OBJ Importing: The Highs, The Lows, The Inside-Out Horror
A big milestone: the engine can now import OBJ models through the editor itself. Pick an OBJ, assign it to a mesh entity, and the rest of the engine (materials, transforms, lighting, CRT) just works.
Getting there was… a journey.
When I imported the first spaceship model (from an older game of mine, The Quantum Conflict) the entire mesh rendered inside-out. I could literally see the backfaces through the model. Maya showed perfectly outward-facing normals, but the engine saw the exact opposite.

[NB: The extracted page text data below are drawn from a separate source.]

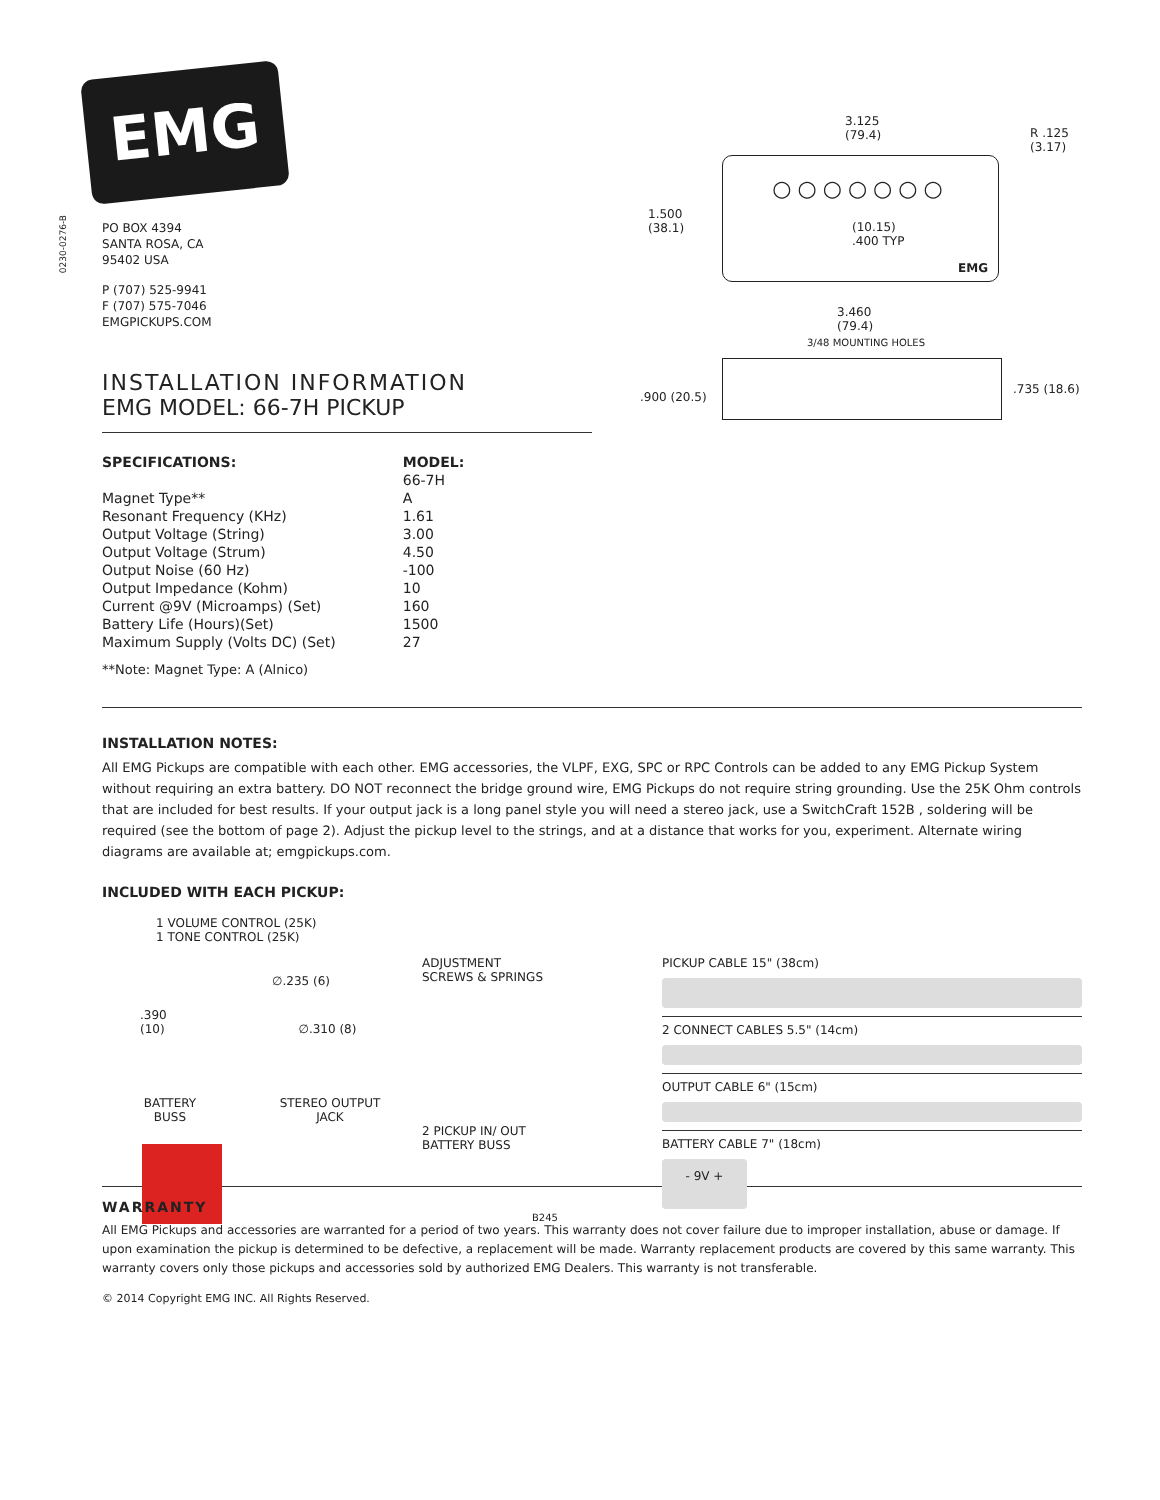EMG
0230-0276-B
PO BOX 4394
SANTA ROSA, CA
95402 USA
P (707) 525-9941
F (707) 575-7046
EMGPICKUPS.COM
INSTALLATION INFORMATION
EMG MODEL: 66-7H PICKUP
| SPECIFICATIONS: | MODEL: |
| --- | --- |
| | 66-7H |
| Magnet Type** | A |
| Resonant Frequency (KHz) | 1.61 |
| Output Voltage (String) | 3.00 |
| Output Voltage (Strum) | 4.50 |
| Output Noise (60 Hz) | -100 |
| Output Impedance (Kohm) | 10 |
| Current @9V (Microamps) (Set) | 160 |
| Battery Life (Hours)(Set) | 1500 |
| Maximum Supply (Volts DC) (Set) | 27 |
**Note: Magnet Type: A (Alnico)
3.125
(79.4)
R .125
(3.17)
1.500
(38.1)
○○○○○○○
EMG
(10.15)
.400 TYP
3.460
(79.4)
3/48 MOUNTING HOLES
.900 (20.5)
.735 (18.6)
INSTALLATION NOTES:
All EMG Pickups are compatible with each other. EMG accessories, the VLPF, EXG, SPC or RPC Controls can be added to any EMG Pickup System without requiring an extra battery. DO NOT reconnect the bridge ground wire, EMG Pickups do not require string grounding. Use the 25K Ohm controls that are included for best results. If your output jack is a long panel style you will need a stereo jack, use a SwitchCraft 152B , soldering will be required (see the bottom of page 2). Adjust the pickup level to the strings, and at a distance that works for you, experiment. Alternate wiring diagrams are available at; emgpickups.com.
INCLUDED WITH EACH PICKUP:
1 VOLUME CONTROL (25K)
1 TONE CONTROL (25K)
∅.235 (6)
.390
(10) ∅.310 (8)
BATTERY
BUSS
STEREO OUTPUT
JACK
ADJUSTMENT
SCREWS & SPRINGS
2 PICKUP IN/ OUT
BATTERY BUSS
B245
PICKUP CABLE 15" (38cm)
2 CONNECT CABLES 5.5" (14cm)
OUTPUT CABLE 6" (15cm)
BATTERY CABLE 7" (18cm)
- 9V +
WARRANTY
All EMG Pickups and accessories are warranted for a period of two years. This warranty does not cover failure due to improper installation, abuse or damage. If upon examination the pickup is determined to be defective, a replacement will be made. Warranty replacement products are covered by this same warranty. This warranty covers only those pickups and accessories sold by authorized EMG Dealers. This warranty is not transferable.
© 2014 Copyright EMG INC. All Rights Reserved.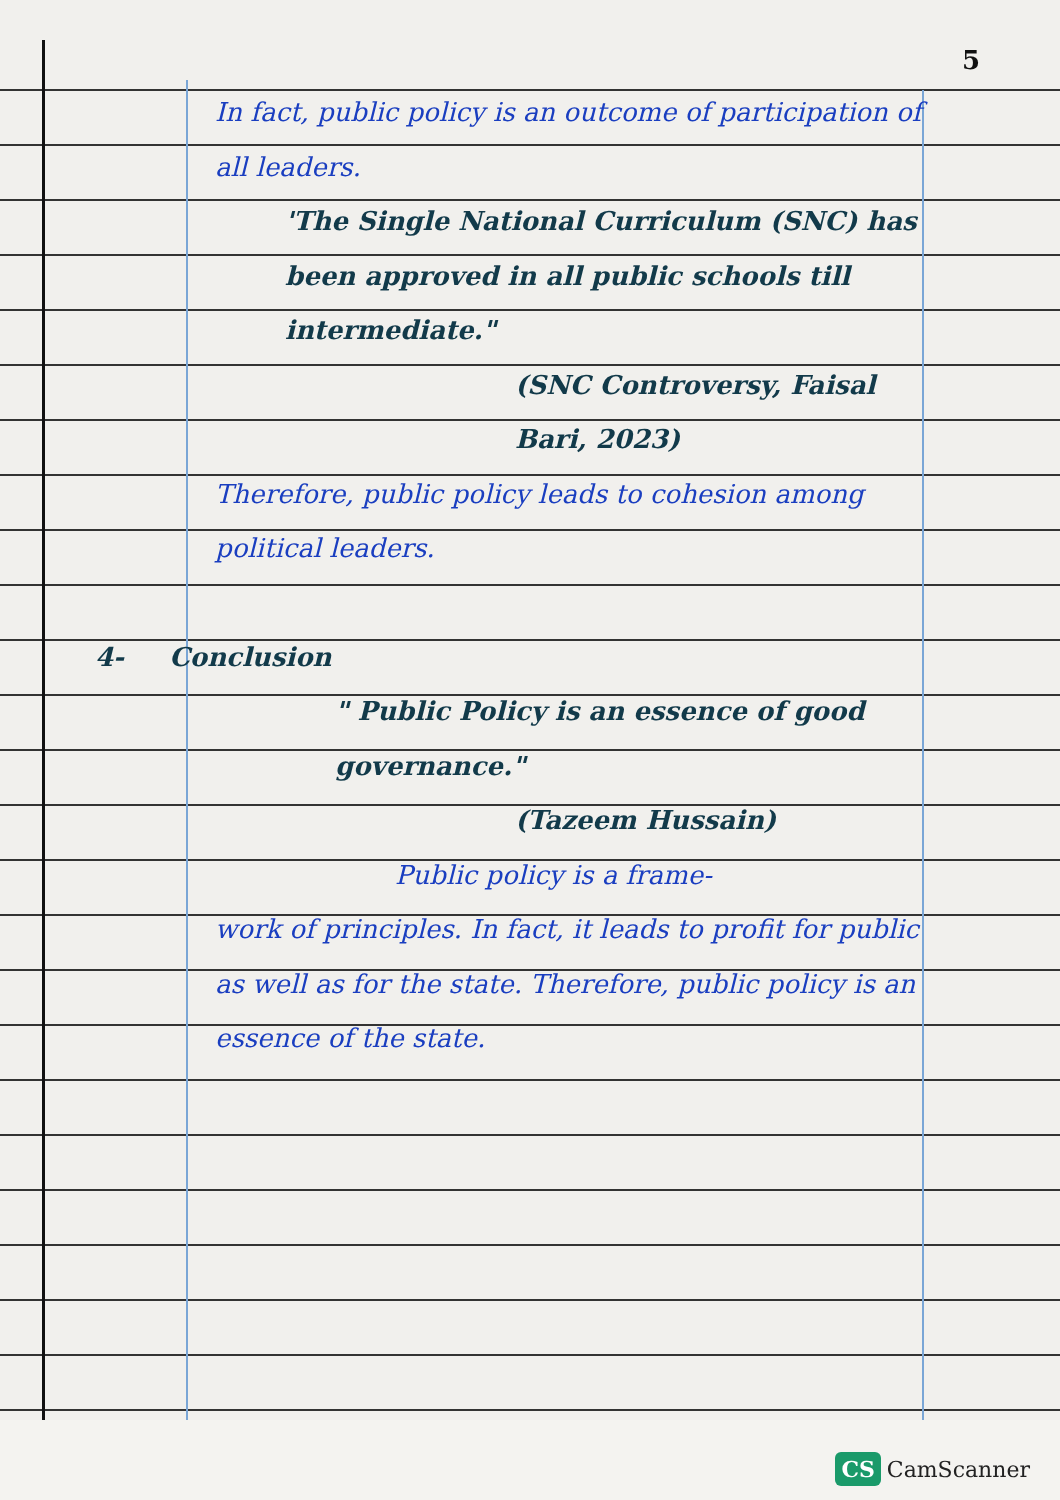5
In fact, public policy is an outcome of participation of all leaders.
'The Single National Curriculum (SNC) has been approved in all public schools till intermediate."
(SNC Controversy, Faisal Bari, 2023)
Therefore, public policy leads to cohesion among political leaders.
4- Conclusion
" Public Policy is an essence of good governance."
(Tazeem Hussain)
Public policy is a frame-
work of principles. In fact, it leads to profit for public as well as for the state. Therefore, public policy is an essence of the state.
CS CamScanner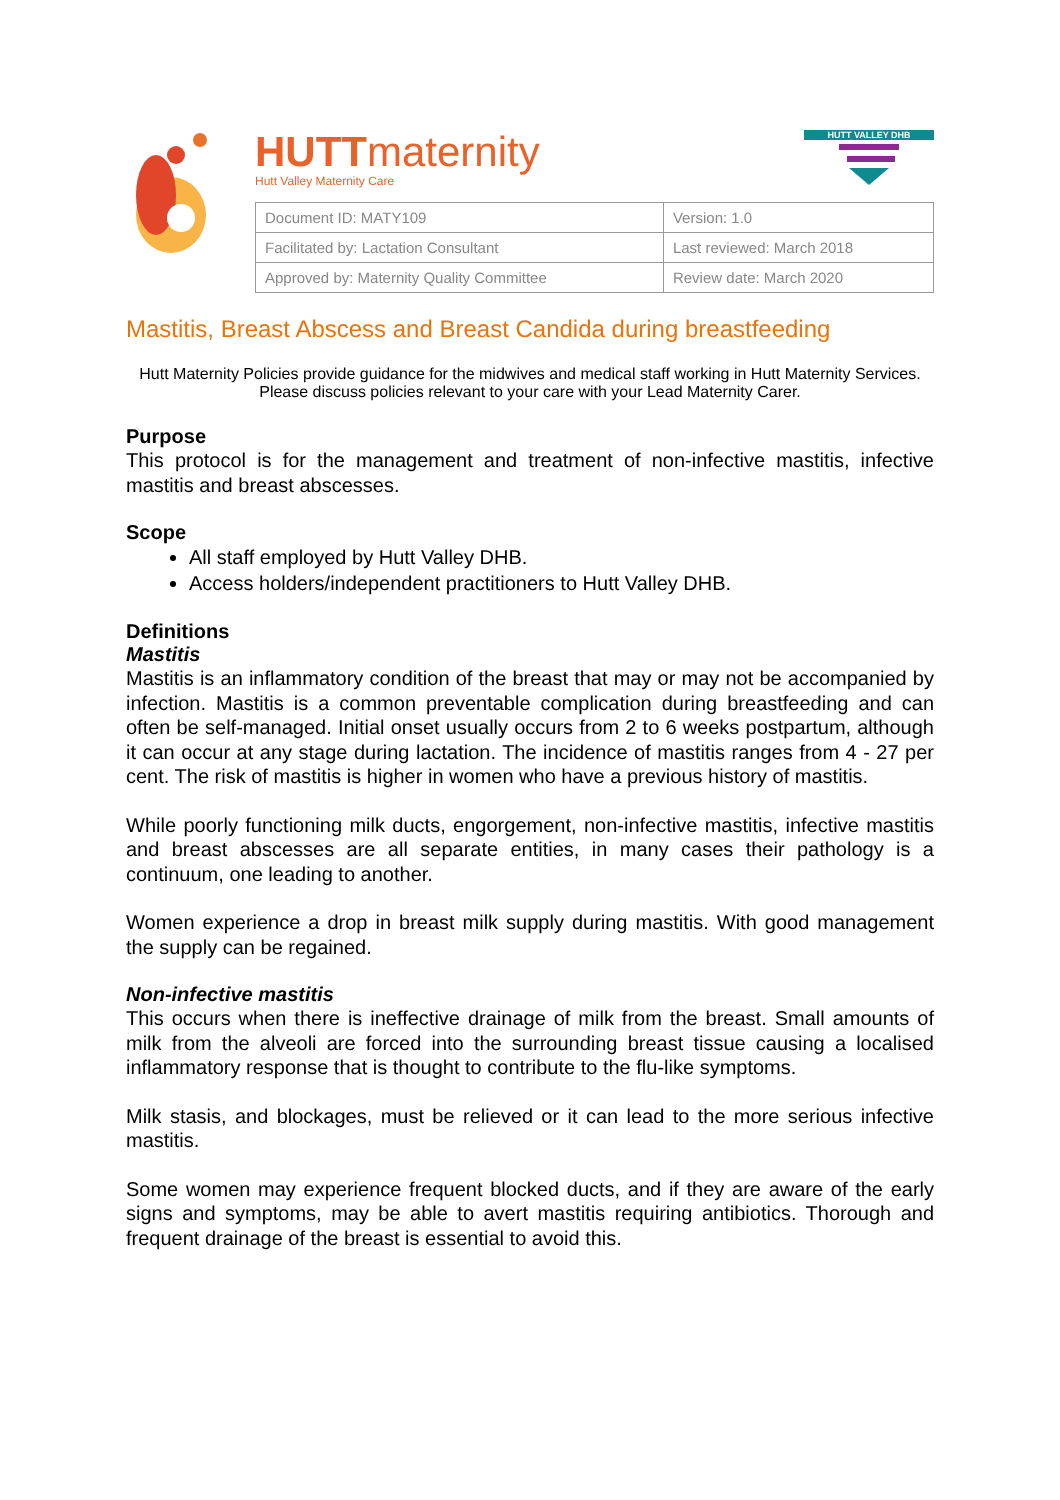HUTTmaternity
Hutt Valley Maternity Care
HUTT VALLEY DHB
| Document ID: MATY109 | Version: 1.0 |
| Facilitated by: Lactation Consultant | Last reviewed: March 2018 |
| Approved by: Maternity Quality Committee | Review date: March 2020 |
Mastitis, Breast Abscess and Breast Candida during breastfeeding
Hutt Maternity Policies provide guidance for the midwives and medical staff working in Hutt Maternity Services. Please discuss policies relevant to your care with your Lead Maternity Carer.
Purpose
This protocol is for the management and treatment of non-infective mastitis, infective mastitis and breast abscesses.
Scope
All staff employed by Hutt Valley DHB.
Access holders/independent practitioners to Hutt Valley DHB.
Definitions
Mastitis
Mastitis is an inflammatory condition of the breast that may or may not be accompanied by infection. Mastitis is a common preventable complication during breastfeeding and can often be self-managed. Initial onset usually occurs from 2 to 6 weeks postpartum, although it can occur at any stage during lactation. The incidence of mastitis ranges from 4 - 27 per cent. The risk of mastitis is higher in women who have a previous history of mastitis.
While poorly functioning milk ducts, engorgement, non-infective mastitis, infective mastitis and breast abscesses are all separate entities, in many cases their pathology is a continuum, one leading to another.
Women experience a drop in breast milk supply during mastitis. With good management the supply can be regained.
Non-infective mastitis
This occurs when there is ineffective drainage of milk from the breast. Small amounts of milk from the alveoli are forced into the surrounding breast tissue causing a localised inflammatory response that is thought to contribute to the flu-like symptoms.
Milk stasis, and blockages, must be relieved or it can lead to the more serious infective mastitis.
Some women may experience frequent blocked ducts, and if they are aware of the early signs and symptoms, may be able to avert mastitis requiring antibiotics. Thorough and frequent drainage of the breast is essential to avoid this.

After chasing depth, normals, culling, transforms—everything, the problem turned out to be a single flawed assumption in my importer. I was “fixing” triangle winding for DirectX… even though the triangles were already correct.
Before:
indices.push_back(i0);
indices.push_back(i2);
indices.push_back(i1);
After:
indices.push_back(i0);
indices.push_back(i1);
indices.push_back(i2);
Three lines. Hours of confusion. And the second I fixed it, the ship popped into place perfectly. Lighting behaved, the CRT pass behaved, everything behaved.
The First Real Imported Mesh
Seeing a real ship model rendered correctly in RetroEngine, with albedo textures and lighting active, was the moment this whole project finally felt like a real engine. Not a prototype. A functioning, extensible pipeline.
Where The Engine Stands Now
- Full OBJ importing integrated into the editor
- Correct normals, correct winding, correct shading
- Working albedo textures
- A global SRV heap managing all textures cleanly
- Lambert lighting with directional + ambient controls
- Emissive support
- A CRT pass that ties it all together
What Comes Next
The next milestones should revolve around expanding the engine framework itself:
- scene saving/loading (JSON or binary)
- half-Lambert shading for softer highlights
- blob shadows
- retro-style specular
- material presets
- expanded mesh importing (MTL, multi-material)
This update took longer than expected, but it brought the engine to a point where building worlds inside it finally feels possible. The tech and the tools are starting to line up.